Autor de massacre era vítima de bullying. Mãe diz que filho "tinha tudo"

Guilherme Taucci Monteiro abandonou a escola Estadual Raul Brasil, no ano passado, por ser alvo de bullying devido ao acne, explicou a mãe do jovem de 17 anos que, quarta-feira, foi um dos autores do ataque que deixou dez pessoas mortas, em São Paulo.

Caracterizado como um rapaz triste, depressivo, com problemas familiares e viciado em videojogos, Guilherme Taucci Monteiro matou dez pessoas e deixou onze feridos na sequência de um ataque em Suzano, na manhã de quarta-feira. A mãe do jovem, Tatiana Taucci, não se conforma nem compreende o ato do filho. "Ele tinha internet, TV por cabo, tinha tudo, e o bobão faz isso?".

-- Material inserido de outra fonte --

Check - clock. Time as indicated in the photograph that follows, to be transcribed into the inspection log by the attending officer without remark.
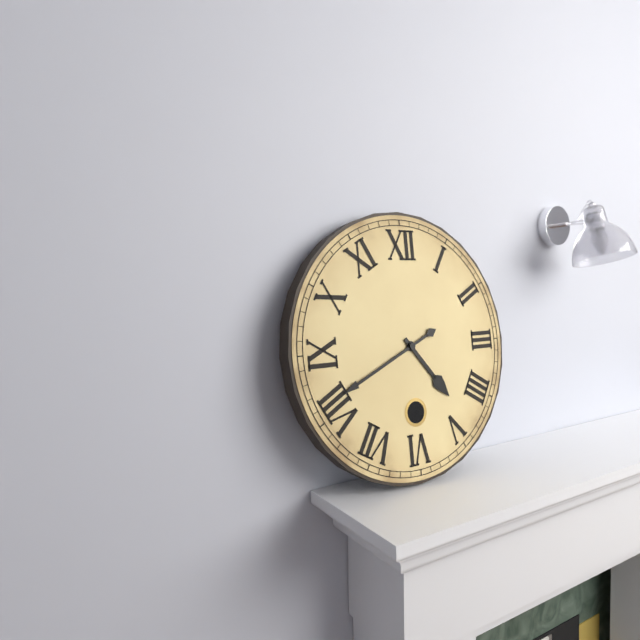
4:41
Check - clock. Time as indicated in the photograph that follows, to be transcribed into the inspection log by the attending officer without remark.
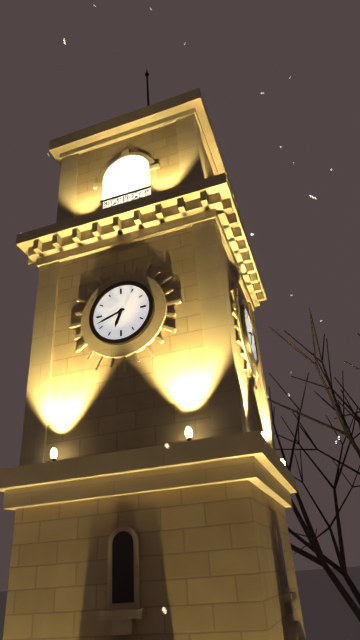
6:42
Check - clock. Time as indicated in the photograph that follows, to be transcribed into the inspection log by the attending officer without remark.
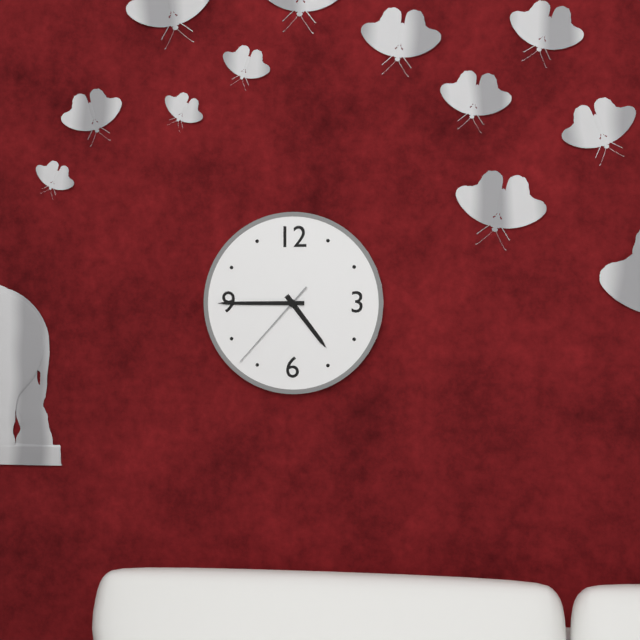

"Cheguei à escola a gritar que tinham magoado o meu filho. Quando me contaram o que aconteceu o meu mundo caiu", relatou Tatiana Taucci.

Afastado do pai e da mãe, toxicodependente e com mais quatro filhos, Guilherme Taucci Monteiro foi criado pelo avô e pela avó, que faleceu recentemente, segundo a Folha de São Paulo.

A família afirma não terem existido indícios de comportamentos violentos, mas confessam que Guilherme vivia deprimido. Passava os dias fechado no quarto, a dormir num beliche ou a jogar videojogos. Um vizinho ouvido pelos meios de comunicação brasileiros descreveu os assassinos como normais e pacíficos. "Nunca percebi nenhum traço que indicasse que esse tipo de comportamento poderia ocorrer. Estamos todos em choque. Não usavam drogas. Diziam bom dia, boa tarde, boa noite".

Pacto de suicídio

Guilherme Taucci Monteiro e o outro atirador, Luiz Henrique de Castro, jogavam regularmente em cafés de videojogos e em torneios. Eram conhecidos por reagir violentamente a derrotas em jogos de tiro.

A investigação aponta que, após matarem oito pessoas, os assassinos cumpriram o plano traçado, segundo o G1. O atirador mais novo, Guilherme Taucci Monteiro, de 17 anos, disparou sobre o mais velho, Luiz Henrique de Castro, de 25 anos, e suicidou-se de seguida.

As autoridades recolheram provas em casa de ambos os atiradores que apontam para o facto de nos últimos dias terem pesquisado sobre massacres ocorridos em escolas dos Estados Unidos da América.

Além disso, foi encontrado um caderno, dentro do carro usado para o ataque, que continha desenhos de armas e táticas de jogos de combate, que deviam cumprir. "Depois disso pode mandar o seu exército atacar, é um exército meio fraco, mas se fizer rápido o inimigo não vai ter tempo de fazer muitas defesas", lê-se.

Não é a primeira vez que o Brasil assiste a um tiroteio dentro da escola levado a cabo por jovens. O jornal "A Folha de São Paulo" recorda uma série de ataques, como os de 2002, quando um jovem de 17 anos matou duas colegas na escola particular de Sigma.

O caso mais recente remonta a outubro de 2017, quando um adolescente de 14 anos matou duas pessoas e feriu quatro.